# Army cadet sexual assault charges dismissed due to 'mix-up'



## Nfld Sapper (23 Dec 2007)

Think this is from a different case but still worth noting. Article Link

Army cadet sexual assault charges dismissed due to 'mix-up'
Last Updated: Friday, December 21, 2007 | 6:57 PM AT 
The Canadian Press 
Charges against an army cadet accused of sexually assaulting two 14-year-old girls in New Brunswick were dismissed amid a procedural "mix-up" involving a military investigator and a Crown prosecutor, the Canadian Press has learned.

The misstep means the alleged victims, also cadets, will not be able to have their case heard in court, to the shock of the mother of one of the girls.

"I couldn't believe it. All I want is the truth," said the woman, who lives about 30 minutes outside Halifax but can't be named to shield her daughter's identity.

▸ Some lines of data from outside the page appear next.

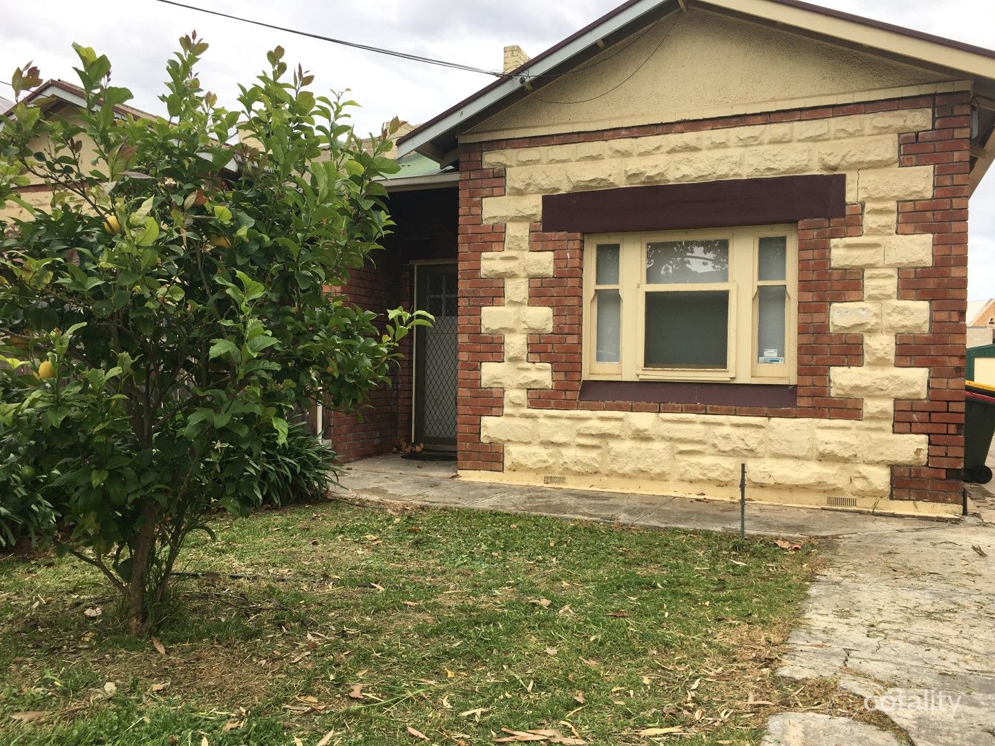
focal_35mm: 29
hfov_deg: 61.7
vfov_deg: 48.2
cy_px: 373
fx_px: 834
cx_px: 498
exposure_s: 1/396
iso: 25
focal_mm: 4.15
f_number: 2.2
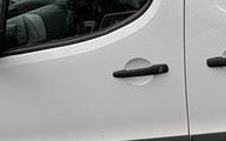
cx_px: 235
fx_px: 424
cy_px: 16
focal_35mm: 69
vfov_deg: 18.5
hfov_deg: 27.7
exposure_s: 1/357
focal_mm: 2.22
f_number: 2.2
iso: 40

"I just want justice for her."

The girls allege they were at Canadian Forces Base Gagetown last summer when a 16-year-old male cadet forced them to touch his genitals on separate occasions.

Since the allegations involved conduct on an army base, a military investigator was called in. Once he determined there was enough evidence to lay charges, the matter was turned over to a civilian prosecutor because the alleged victims were not military personnel.

The youth later pleaded not guilty to two charges of sexual assault.

A spokeswoman for New Brunswick's attorney general said Friday that the military's investigator should have served five people — including the alleged victims — with summonses.

According to court documents, the Crown alleges the investigator failed to do so because he was new in his position with the National Investigation Service, or NIS, and didn't understand the summonses were his responsibility.

But the military has rejected this allegation, saying it was up to the Crown to indicate who should be served, but that never happened.

"To say it's unfortunate is certainly an understatement," provincial Justice spokeswoman Valerie Kilfoil said in an interview.

"There was some kind of breakdown in communications or understanding of whose responsibility it was to serve the summons."

The two charges were dismissed Wednesday in youth court in Burton, N.B., when the public prosecutor was forced to concede he had no evidence to go ahead with the case.

"The Crown is not in a position to proceed to call evidence on this matter today because [of] what can best be described as a mix-up," Crown lawyer Paul Hawkins said in court.

Hawkins asked the judge for an adjournment, but his request was turned down. The judge said the accused had a right to a speedy trial and any further delay would impinge on that right.

A military spokeswoman in Ottawa said its investigator did everything he was supposed to do in this case.

Military investigator says he acted properly

"There's obviously a conflict here and we need to determine what the conflict was, what the miscommunication was, and we need to look at our processes," Capt. Cindy Tessier said.

"We need to determine what did go wrong here."

The NIS investigator, Master Cpl. Jim Rose, said he looked into the girls' complaint in July after the girls began their six-week stay at Camp Argonaut.

Rose said he found sufficient grounds to charge the young man and he turned over the file to the Crown, along with a list of potential witnesses.

He said he expected the Crown attorney to tell him which witnesses should be summoned, but the call never came.

"The Crown attorney failed in an adequate time to provide a list of witnesses to be subpoenaed for the trial," Rose said in an interview Thursday.

"Normally, he looks at the witnesses and who he wants to call and that wasn't done in this particular case in time."

Provincial officials have determined the case will not be revived because there are no grounds for an appeal.

The girl's mother said both sides let her down.

"We weren't told anything," she said. "It seems like both sides are merely trying to blame the other."



Agian people follow what Bruce has said earlier.



			
				Bruce Monkhouse said:
			
		

> MOD WARNING:  Unless you have something worthwhile to add, please refrain from dragging this down.


----------